After gazing at the cute owlet all day, I was thinking, "Wouldn't it be fun to have a pet owl, like a pet parrot?" Now deep down I figured that was a horrible idea on a LOT of levels (and turns out, yeah, its a BAD idea). But I'm sure that with the huge popularity of the Harry Potter movies, quite a few people think that having a pet owl might be fun.
Karla Kinstler, who lives with a Great Horned Owl as a "education owl" lists numerous and, frankly, quite disgusting reasons that no one should ever contemplate wanting a pet owl.
Mating season involves a lot of all-night racket! Are you willing to put up with the all-night hooting or tooting of an owl during mating season? If it's a human-imprinted owl, all that noise will likely be directed at YOU. Alice the Great Horned Owl EXPECTS me to hoot with her every night during mating season. If I don't, I REALLY get hooted at!
Owls can't be litter trained, so they just poop wherever they happen to be. Even if you have a large amount of your house covered with floor protectors (like we do), there is still a heck of a lot of cleaning to be done on a very regular basis. Even if you clean it up every day you're still likely to step in some poop in the middle of the night when you get up to go to the bathroom. Whether you're wearing shoes, socks, or are barefoot, I can attest to the fact that it's gross no matter how you step in it! Then there's ceca. Owls have two dead-end sacs at the end of their intestines called ceca.
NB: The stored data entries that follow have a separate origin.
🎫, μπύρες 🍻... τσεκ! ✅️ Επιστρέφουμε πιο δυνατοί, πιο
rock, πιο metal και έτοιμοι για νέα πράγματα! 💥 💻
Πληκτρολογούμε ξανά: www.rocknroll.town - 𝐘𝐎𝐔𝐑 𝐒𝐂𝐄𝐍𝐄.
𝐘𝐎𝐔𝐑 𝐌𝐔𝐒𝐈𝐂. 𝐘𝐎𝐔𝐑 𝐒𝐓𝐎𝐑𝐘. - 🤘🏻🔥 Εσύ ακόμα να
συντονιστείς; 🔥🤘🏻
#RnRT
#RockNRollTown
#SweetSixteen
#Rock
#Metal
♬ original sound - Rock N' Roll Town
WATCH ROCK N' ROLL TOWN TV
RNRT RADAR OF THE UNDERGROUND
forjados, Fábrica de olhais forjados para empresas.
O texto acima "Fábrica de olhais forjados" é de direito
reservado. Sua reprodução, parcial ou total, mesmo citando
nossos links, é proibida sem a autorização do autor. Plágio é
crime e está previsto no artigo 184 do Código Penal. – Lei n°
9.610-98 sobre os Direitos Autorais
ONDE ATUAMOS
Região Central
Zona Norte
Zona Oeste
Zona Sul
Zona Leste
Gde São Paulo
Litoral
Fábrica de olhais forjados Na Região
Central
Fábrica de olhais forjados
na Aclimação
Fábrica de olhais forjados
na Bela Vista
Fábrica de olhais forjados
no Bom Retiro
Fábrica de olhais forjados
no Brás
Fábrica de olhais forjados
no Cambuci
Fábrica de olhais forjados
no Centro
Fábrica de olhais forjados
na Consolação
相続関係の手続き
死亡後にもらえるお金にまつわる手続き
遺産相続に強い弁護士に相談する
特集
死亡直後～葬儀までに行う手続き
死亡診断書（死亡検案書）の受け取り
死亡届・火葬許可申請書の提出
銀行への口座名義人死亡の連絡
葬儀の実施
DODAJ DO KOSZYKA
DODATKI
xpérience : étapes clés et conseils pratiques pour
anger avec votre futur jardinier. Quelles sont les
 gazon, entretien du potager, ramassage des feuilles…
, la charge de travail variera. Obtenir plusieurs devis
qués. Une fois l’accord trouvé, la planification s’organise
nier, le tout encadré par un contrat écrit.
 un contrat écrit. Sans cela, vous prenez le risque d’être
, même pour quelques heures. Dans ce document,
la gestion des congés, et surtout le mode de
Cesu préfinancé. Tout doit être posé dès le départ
They empty these sacs once per day, and it comes out as a hideously smelly, brown, tarry poop that stains terribly. I'm not exaggerating here.
But if her "Top Ten" list isn't enough to dissuade you, well you're still out of luck. Its illegal to have a pet owl in the US. Guess we'll just have to be content with pictures.
Is a beautyfful owl!Hedwig is sooo cute!And yes I want a owl like Hedwig or Pig(Ron's owl)
Feeding them live or even frozen mice all the time doesn't sound that appealing either.
Plus, it would probably try to eat your African grey. that's not cool
While you can't have an owl as a pet you can establish a nesting place to attract them. We have owls living in boxes on both ends of our barn. They have all the characteristic descibed in the post but they are still neat to have around.
Plus, it would probably try to eat your African grey.
But Pepper's got talons too.....oh who am I kidding. Pepper gets scared with an unusually large feather floats past his cage. :)
Breed domesticated owls. Like they did with the silver foxes ...
I'm inspired not by Harry Potter, but by Farley Mowat (Wol and Weeps) and Gerald Durrell (Ulysses), who really did keep owls, and wrote about it in some detail.
It's a challenge, but not THAT hard. Now, I've had to find sitters for black mambas and been a sitter for a dozen lions. And I know people who keep fully loaded skunks.
And you intend to frighten me with an animal that probably won't even put me in the hospital?
"Owls can't be litter trained, so they just poop wherever they happen to be."
You would too, if you could just whip your head around 180 degrees and watch. Well, the novelty might wear off, but not if you had a bird-brain.
When I lived in Florida I used to do workouts at night at this one fugly track and inevitably three or four small barn owls used to gather and sit on the same spot on the chain-link fence. Every time I'd come around there would be a different number, it seemed. I think they were playing some kind of betting game.
Plus - who would take care of your pet owl while you are in jail? In the United States, keeping a wild owl as a pet would be a violation of the Migratory Bird Treaty Act. Up to 3 years in jail, up to 10k in fines. Illegal in Canada, too, but I don't know what the penalties are.
you mean Farley Mowat lied to me?
I can't imagine an owl would be very happy to be a pet. Beautiful free owls don't deserve to be forced into a cage. There's a difference if one is injured, or somehow otherwise unable to be put back into the wild, but generally they should be free.